■ DIRECTIONS ■
Reproduce the lines below verbatim. Pictures are to be omitted.

**** RECORD EXCERPTS ****

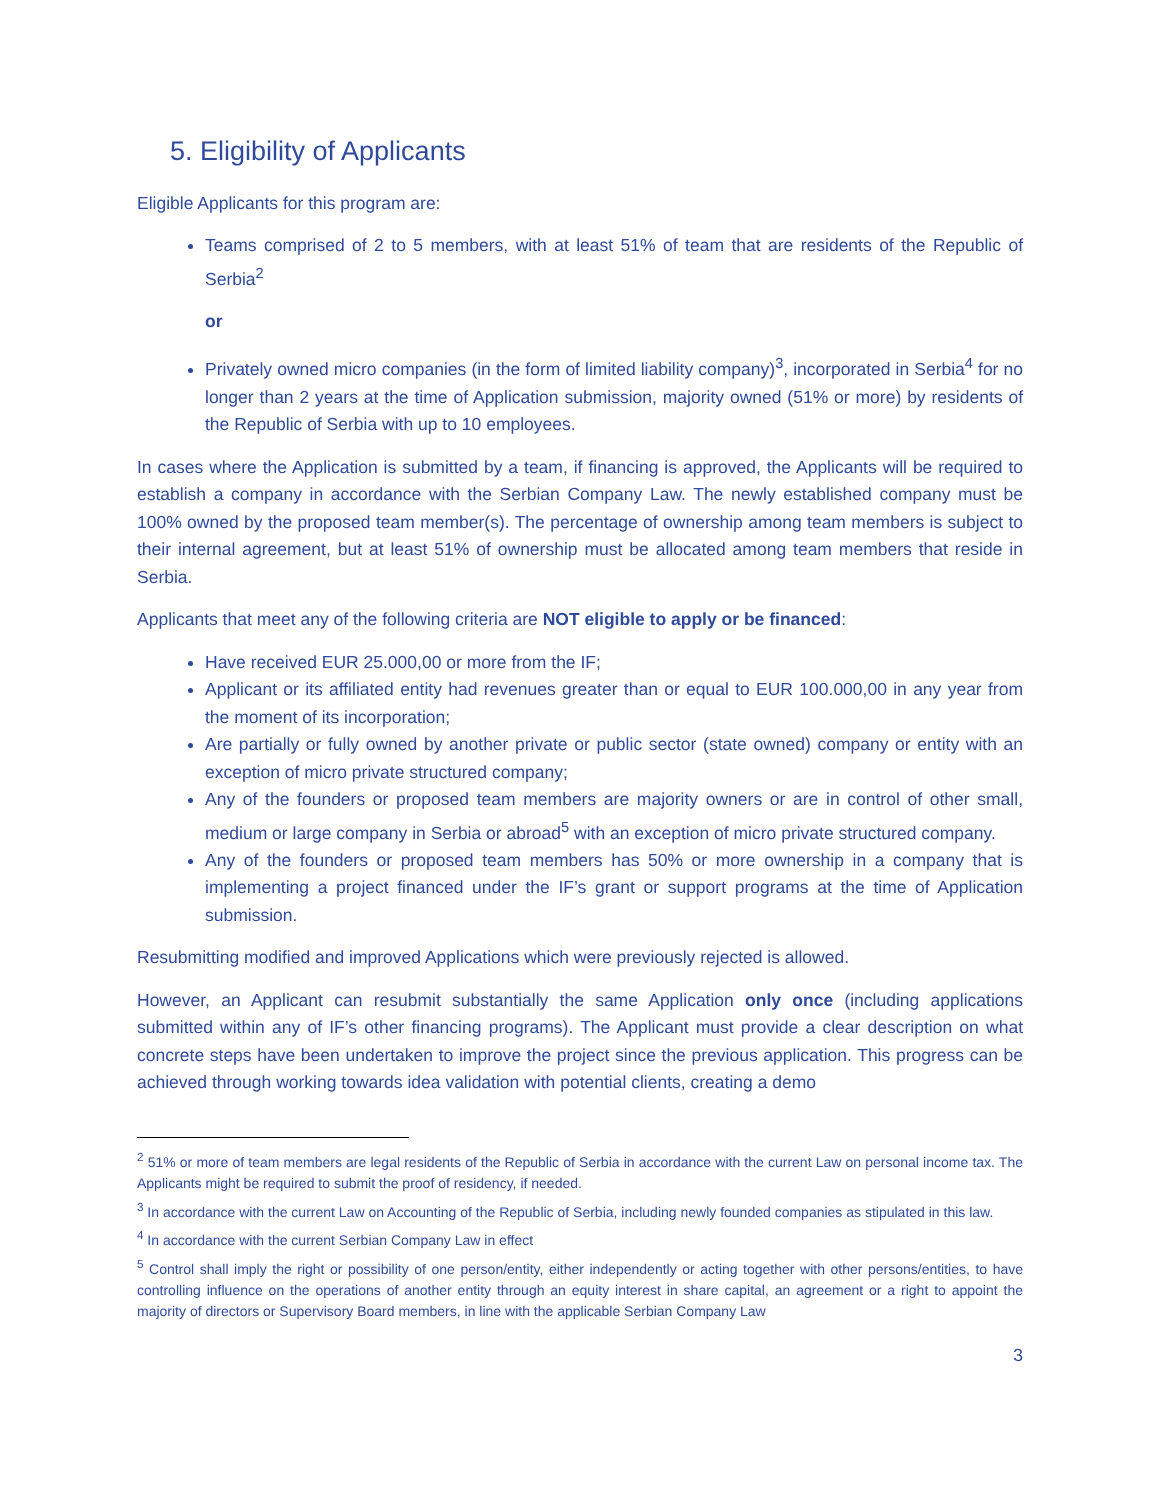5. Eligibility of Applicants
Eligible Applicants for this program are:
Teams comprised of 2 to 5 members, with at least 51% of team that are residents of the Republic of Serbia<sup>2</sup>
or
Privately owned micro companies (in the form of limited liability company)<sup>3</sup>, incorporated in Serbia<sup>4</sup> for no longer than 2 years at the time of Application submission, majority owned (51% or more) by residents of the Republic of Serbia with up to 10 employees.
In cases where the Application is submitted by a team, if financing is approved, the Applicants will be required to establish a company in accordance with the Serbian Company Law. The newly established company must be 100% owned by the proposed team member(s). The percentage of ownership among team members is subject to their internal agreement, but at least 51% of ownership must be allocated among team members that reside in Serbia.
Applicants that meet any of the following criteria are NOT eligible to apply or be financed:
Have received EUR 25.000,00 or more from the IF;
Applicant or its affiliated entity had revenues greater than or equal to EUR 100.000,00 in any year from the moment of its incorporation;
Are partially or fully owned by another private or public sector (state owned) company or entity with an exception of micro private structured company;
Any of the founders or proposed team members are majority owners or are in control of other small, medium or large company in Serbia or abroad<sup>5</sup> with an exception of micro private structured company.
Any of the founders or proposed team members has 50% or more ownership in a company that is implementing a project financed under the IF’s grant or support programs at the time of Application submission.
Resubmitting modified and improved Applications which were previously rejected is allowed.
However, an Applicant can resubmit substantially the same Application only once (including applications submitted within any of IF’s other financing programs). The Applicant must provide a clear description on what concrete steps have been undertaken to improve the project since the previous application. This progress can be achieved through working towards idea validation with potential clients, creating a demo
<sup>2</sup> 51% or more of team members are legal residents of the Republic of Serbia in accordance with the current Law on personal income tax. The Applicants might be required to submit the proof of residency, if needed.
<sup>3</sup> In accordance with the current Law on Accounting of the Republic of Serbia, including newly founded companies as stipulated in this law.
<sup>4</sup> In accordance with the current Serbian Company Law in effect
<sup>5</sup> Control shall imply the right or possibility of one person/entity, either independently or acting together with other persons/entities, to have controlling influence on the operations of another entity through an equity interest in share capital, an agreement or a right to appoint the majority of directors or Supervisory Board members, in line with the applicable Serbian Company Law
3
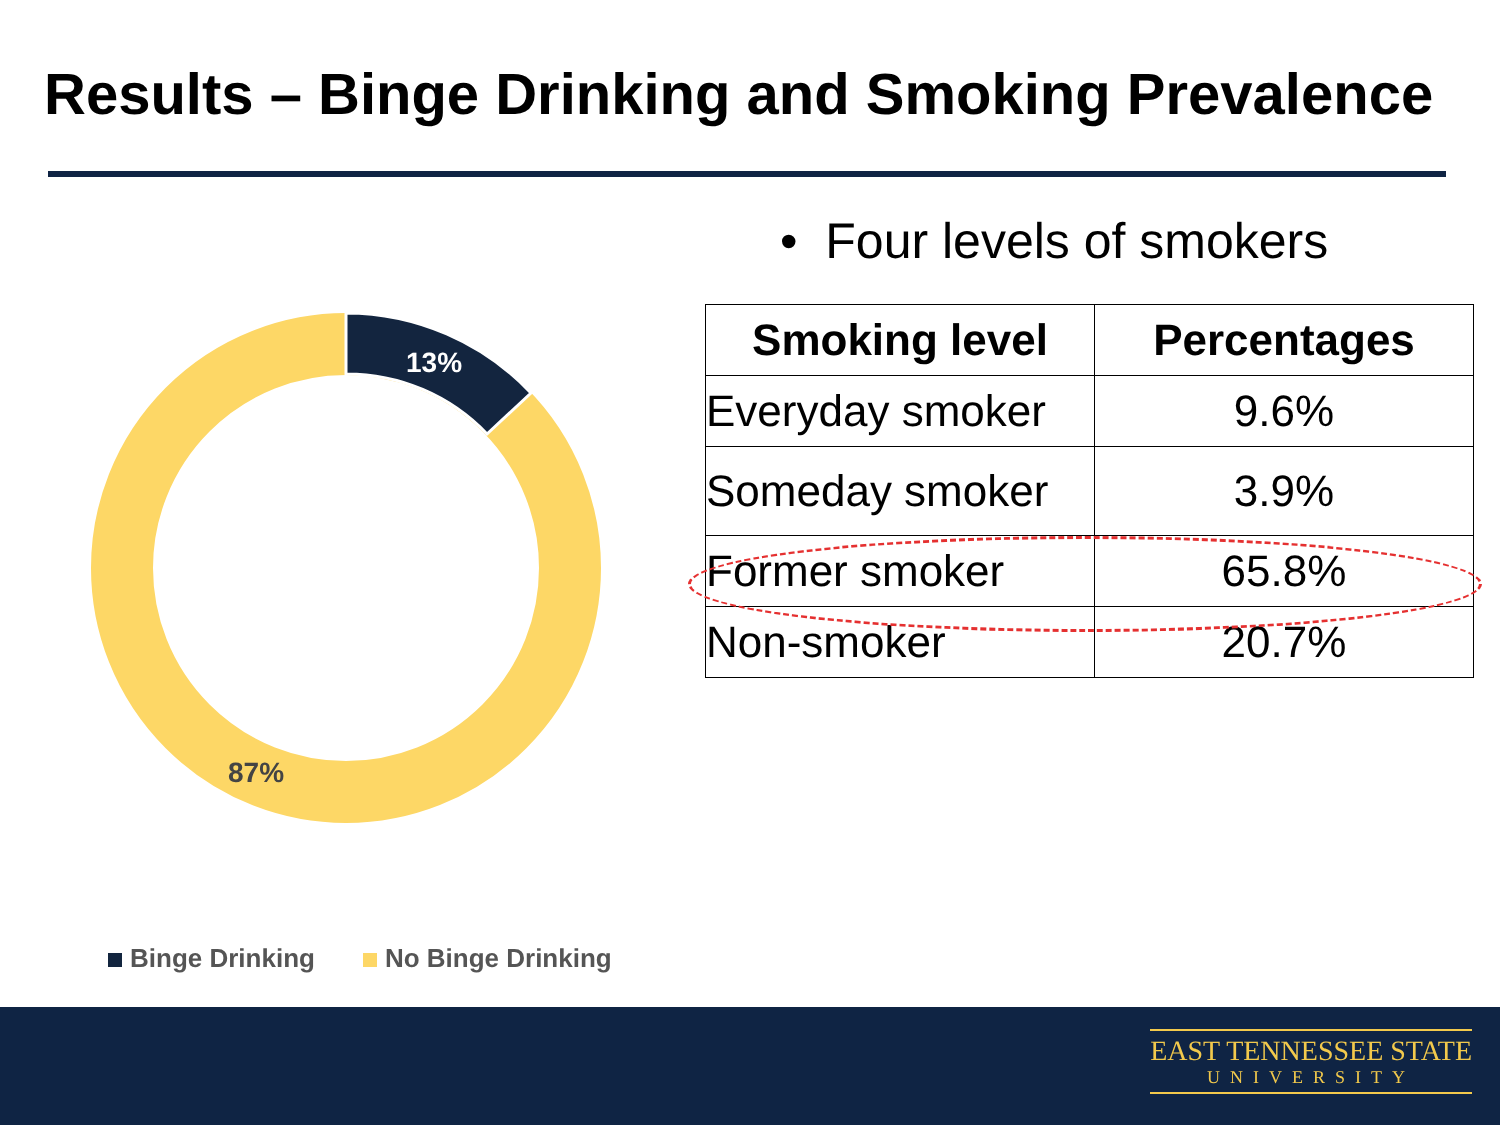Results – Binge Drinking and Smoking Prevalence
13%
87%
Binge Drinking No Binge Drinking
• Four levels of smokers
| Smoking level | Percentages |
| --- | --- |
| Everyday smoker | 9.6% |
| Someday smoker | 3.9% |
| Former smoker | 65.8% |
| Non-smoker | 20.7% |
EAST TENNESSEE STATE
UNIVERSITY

****

■ EXERCISE SOLUTION ■
5. Eligibility of Applicants
Eligible Applicants for this program are:
Teams comprised of 2 to 5 members, with at least 51% of team that are residents of the Republic of Serbia<sup>2</sup>
or
Privately owned micro companies (in the form of limited liability company)<sup>3</sup>, incorporated in Serbia<sup>4</sup> for no longer than 2 years at the time of Application submission, majority owned (51% or more) by residents of the Republic of Serbia with up to 10 employees.
In cases where the Application is submitted by a team, if financing is approved, the Applicants will be required to establish a company in accordance with the Serbian Company Law. The newly established company must be 100% owned by the proposed team member(s). The percentage of ownership among team members is subject to their internal agreement, but at least 51% of ownership must be allocated among team members that reside in Serbia.
Applicants that meet any of the following criteria are NOT eligible to apply or be financed:
Have received EUR 25.000,00 or more from the IF;
Applicant or its affiliated entity had revenues greater than or equal to EUR 100.000,00 in any year from the moment of its incorporation;
Are partially or fully owned by another private or public sector (state owned) company or entity with an exception of micro private structured company;
Any of the founders or proposed team members are majority owners or are in control of other small, medium or large company in Serbia or abroad<sup>5</sup> with an exception of micro private structured company.
Any of the founders or proposed team members has 50% or more ownership in a company that is implementing a project financed under the IF’s grant or support programs at the time of Application submission.
Resubmitting modified and improved Applications which were previously rejected is allowed.
However, an Applicant can resubmit substantially the same Application only once (including applications submitted within any of IF’s other financing programs). The Applicant must provide a clear description on what concrete steps have been undertaken to improve the project since the previous application. This progress can be achieved through working towards idea validation with potential clients, creating a demo
<sup>2</sup> 51% or more of team members are legal residents of the Republic of Serbia in accordance with the current Law on personal income tax. The Applicants might be required to submit the proof of residency, if needed.
<sup>3</sup> In accordance with the current Law on Accounting of the Republic of Serbia, including newly founded companies as stipulated in this law.
<sup>4</sup> In accordance with the current Serbian Company Law in effect
<sup>5</sup> Control shall imply the right or possibility of one person/entity, either independently or acting together with other persons/entities, to have controlling influence on the operations of another entity through an equity interest in share capital, an agreement or a right to appoint the majority of directors or Supervisory Board members, in line with the applicable Serbian Company Law
3
Results – Binge Drinking and Smoking Prevalence
13%
87%
Binge Drinking No Binge Drinking
• Four levels of smokers
| Smoking level | Percentages |
| --- | --- |
| Everyday smoker | 9.6% |
| Someday smoker | 3.9% |
| Former smoker | 65.8% |
| Non-smoker | 20.7% |
EAST TENNESSEE STATE
UNIVERSITY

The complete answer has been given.